I'd scrub _Cyrtocara moorii _off the list, these are Lakw Malawi cichlids and as such aren't really ideal for community aquariums due to their somewhat temperamental behaviour and specifiic water quality requirements (hard, alkaline water with a high pH) which the other fish won't appreciate. _C. moorii _can also grow to 20cm/8" in length, and would need a 5 x 2 x 2ft tank.

You also need to be careful with Firemouth cichlids (_Thorichthys meeki_). While easily adaptable to a wide range of water conditions and not particularly aggressive, they are really only suitable for tanks containing larger fish such as bigger barbs, rasboras, characins, catfish and other medium-sized American cichlids.
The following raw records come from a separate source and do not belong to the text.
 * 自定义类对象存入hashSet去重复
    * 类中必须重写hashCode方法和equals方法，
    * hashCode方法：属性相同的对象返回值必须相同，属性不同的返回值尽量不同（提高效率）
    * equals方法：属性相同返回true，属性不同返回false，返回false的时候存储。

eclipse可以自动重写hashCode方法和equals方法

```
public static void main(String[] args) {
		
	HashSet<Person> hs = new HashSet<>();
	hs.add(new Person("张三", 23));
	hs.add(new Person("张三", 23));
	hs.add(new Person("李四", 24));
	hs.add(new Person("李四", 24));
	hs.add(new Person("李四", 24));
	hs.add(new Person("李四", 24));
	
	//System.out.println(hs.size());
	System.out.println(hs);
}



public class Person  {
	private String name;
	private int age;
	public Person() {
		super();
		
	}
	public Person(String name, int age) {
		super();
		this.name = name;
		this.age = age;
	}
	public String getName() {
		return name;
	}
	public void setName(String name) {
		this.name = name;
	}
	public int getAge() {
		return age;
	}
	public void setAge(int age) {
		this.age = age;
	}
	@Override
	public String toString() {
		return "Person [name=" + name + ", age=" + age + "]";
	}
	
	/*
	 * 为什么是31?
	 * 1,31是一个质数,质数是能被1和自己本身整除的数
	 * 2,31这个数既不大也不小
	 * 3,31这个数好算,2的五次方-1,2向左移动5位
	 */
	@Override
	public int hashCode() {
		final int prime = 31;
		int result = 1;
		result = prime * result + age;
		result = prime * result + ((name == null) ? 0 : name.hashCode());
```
If you want a cichlid species, I'd consider something along the lines of the Keyhole cichlid (_Cleithacara maronii_), Dwarf flag cichlids (_Laetacara curviceps_) and any species from the _Pelvicachromis_ genus. All are usually very peaceful, suitable for a range of water conditions and none grow bigger than around 10cm/4".
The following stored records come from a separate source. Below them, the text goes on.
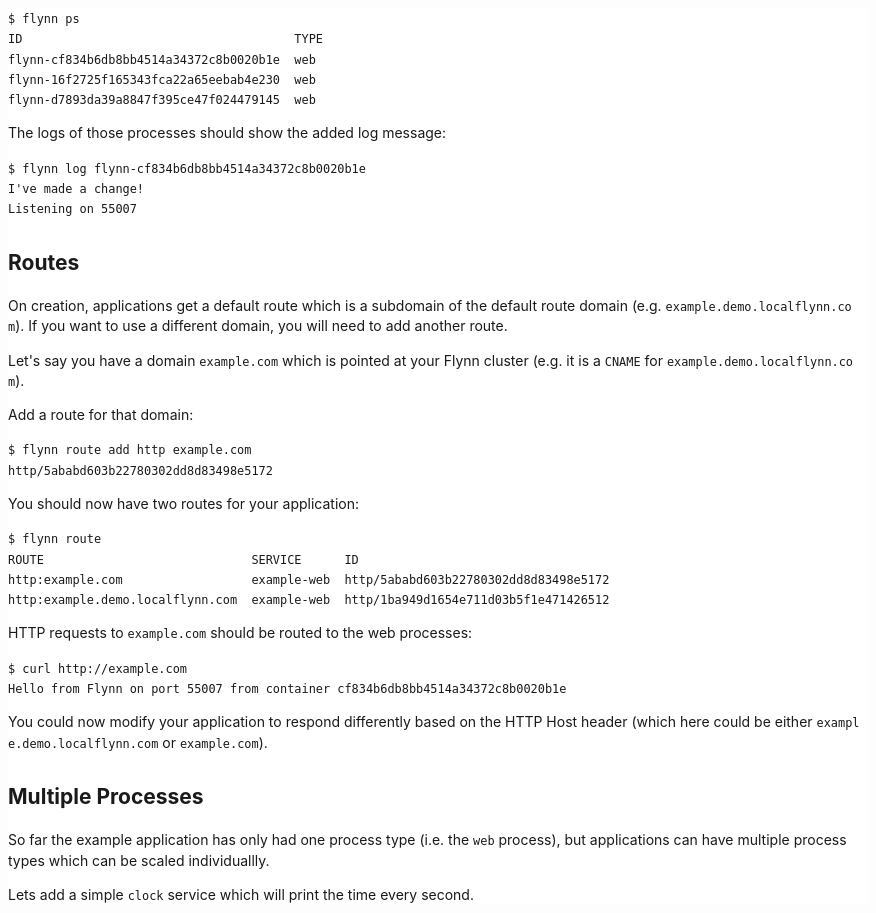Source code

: 
```
$ flynn ps
ID                                      TYPE
flynn-cf834b6db8bb4514a34372c8b0020b1e  web
flynn-16f2725f165343fca22a65eebab4e230  web
flynn-d7893da39a8847f395ce47f024479145  web
```

The logs of those processes should show the added log message:

```
$ flynn log flynn-cf834b6db8bb4514a34372c8b0020b1e
I've made a change!
Listening on 55007
```

## Routes

On creation, applications get a default route which is a subdomain of the default
route domain (e.g. `example.demo.localflynn.com`). If you want to use a different
domain, you will need to add another route.

Let's say you have a domain `example.com` which is pointed at your Flynn cluster
(e.g. it is a `CNAME` for `example.demo.localflynn.com`).

Add a route for that domain:

```
$ flynn route add http example.com
http/5ababd603b22780302dd8d83498e5172
```

You should now have two routes for your application:

```
$ flynn route
ROUTE                             SERVICE      ID
http:example.com                  example-web  http/5ababd603b22780302dd8d83498e5172
http:example.demo.localflynn.com  example-web  http/1ba949d1654e711d03b5f1e471426512
```

HTTP requests to `example.com` should be routed to the web processes:

```
$ curl http://example.com
Hello from Flynn on port 55007 from container cf834b6db8bb4514a34372c8b0020b1e
```

You could now modify your application to respond differently based on the HTTP Host
header (which here could be either `example.demo.localflynn.com` or `example.com`).

## Multiple Processes

So far the example application has only had one process type (i.e. the `web` process),
but applications can have multiple process types which can be scaled individuallly.

Lets add a simple `clock` service which will print the time every second.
Tiger barbs (_Puntius tetrazona_, formerly _Barbus tetrazona_) are known fin-nippers, but are usually OK in most community aquariums with fast-moving species such as tetras, rasboras and danios. They should be kept in large groups to disperse their constant 'bickering' and they certainly should not be kept with any species that has long finnage. If you want something similar but without the fin-nipping tendencies, look up Pentazona barbs (_Puntius pentazona_).

The Bristlenose catfish (_Ancistrus_ sp.) are a good choice for community aquariums larger than 90 litres. They grow to around 13cm/5", are usually peaceful but can show territorial behaviour to other Bristlenoses and sometimes to other bottom dwellers.

What size of tank do you have in mind?


----------



## NicoleW (Aug 28, 2010)

Aquatlantis Ambiance Bow 100 Aquarium Birch Aquatlantis Fish Tanks for Sale

OR

Aquatlantis Aquatable 130x72 Aquarium Aquatlantis Fish Tanks for Sale

Secone one I love, just means a little more while saving but I don't mind.


----------



## Guest (Apr 26, 2011)

Be careful with coffee-table aquariums, they can be difficult to clean and they aren't easy to retrofit with equipment from different manufacturers. 

Both tanks would be big enough for Bristlenoses, Tiger barbs and most peaceful community fish that don't exceed 15cm/6" in length.


----------



## NicoleW (Aug 28, 2010)

Think I might go for the first. Thanks for all your help


----------